Thanks to the above, the theory that Jizo Bosatsu was the honji of Enma (although it is conceivable that the theory claiming that 'Jizo is Enma Daimao (Great Satan)') was derived from this fact, although the details aren't known; however, not only did faith in Jizo spread but faith in Juo did as well.

Enma is believed to be able to travel back and forth between Hell and the Pure Land.
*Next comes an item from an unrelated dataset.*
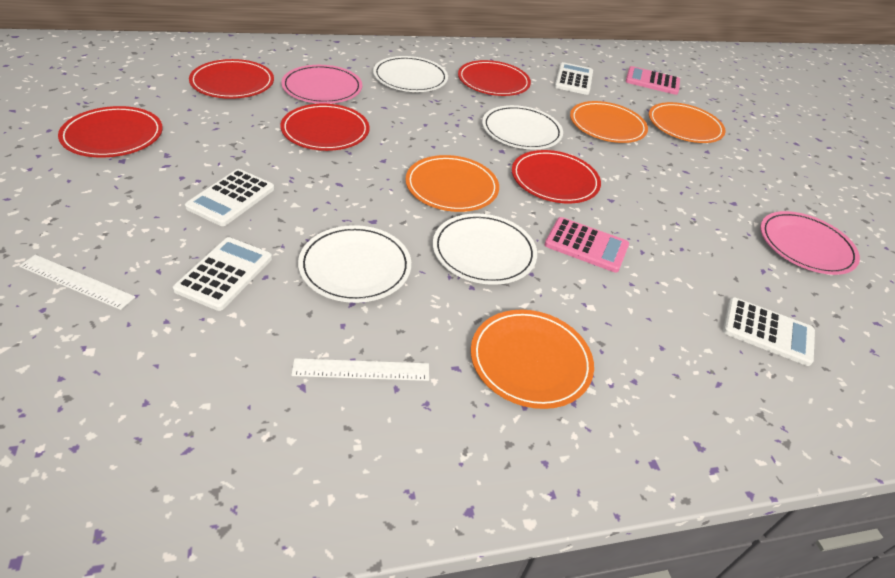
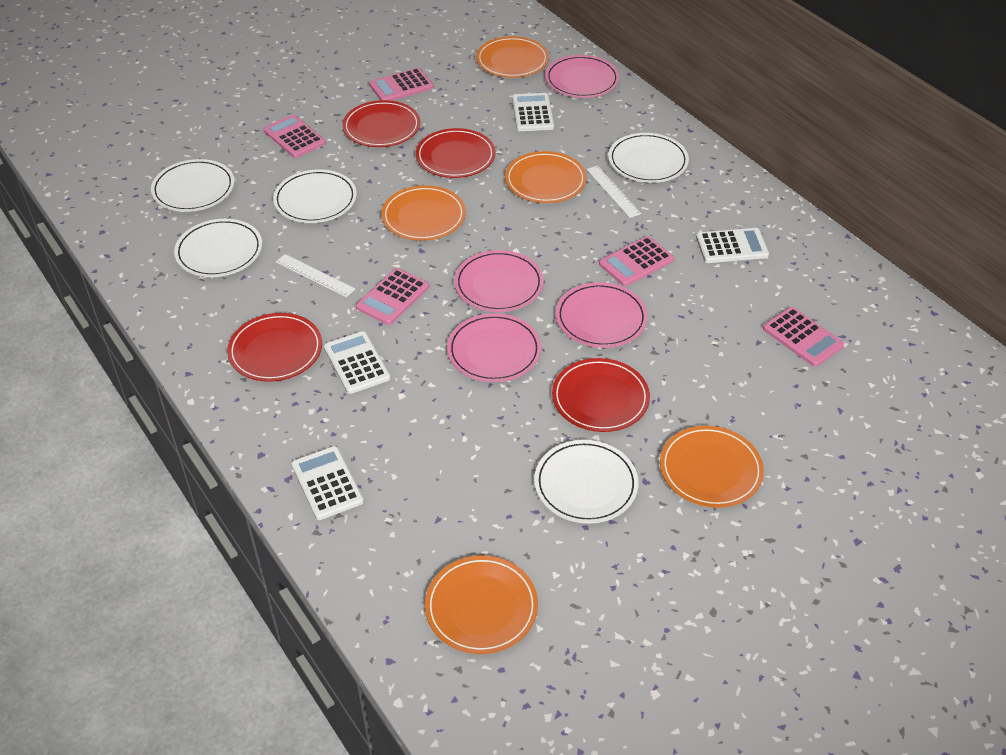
orange plate: 4 -> 5
pink calculator: 2 -> 5
pink plate: 2 -> 4
red plate: 5 -> 4
white plate: 4 -> 5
As previously mentioned, Enmaten, one of the Juniten (twelve deities), is said to have the same origins as Enma. While Enmaten was amalgamated with Enma-daio in China, the two were separately introduced into Japan, which might be the reason that the same was split into two.

When scolding a child who has told a lie, there is a folk tradition in Japan to say, 'I will ask Enma to yank out your tongue.'

Saiho-ji Temple Enma-do (official name is 'Gappo-ga-tsuji Enma-do Saiho-ji Temple') located in Naniwa Ward, Osaka City enshrines Enma. It is said that the temple was built by Prince Shotoku and is the scene of 'Sesshu Gappo-ga-tsuji' (in Joruri (Japanese-type puppet play)).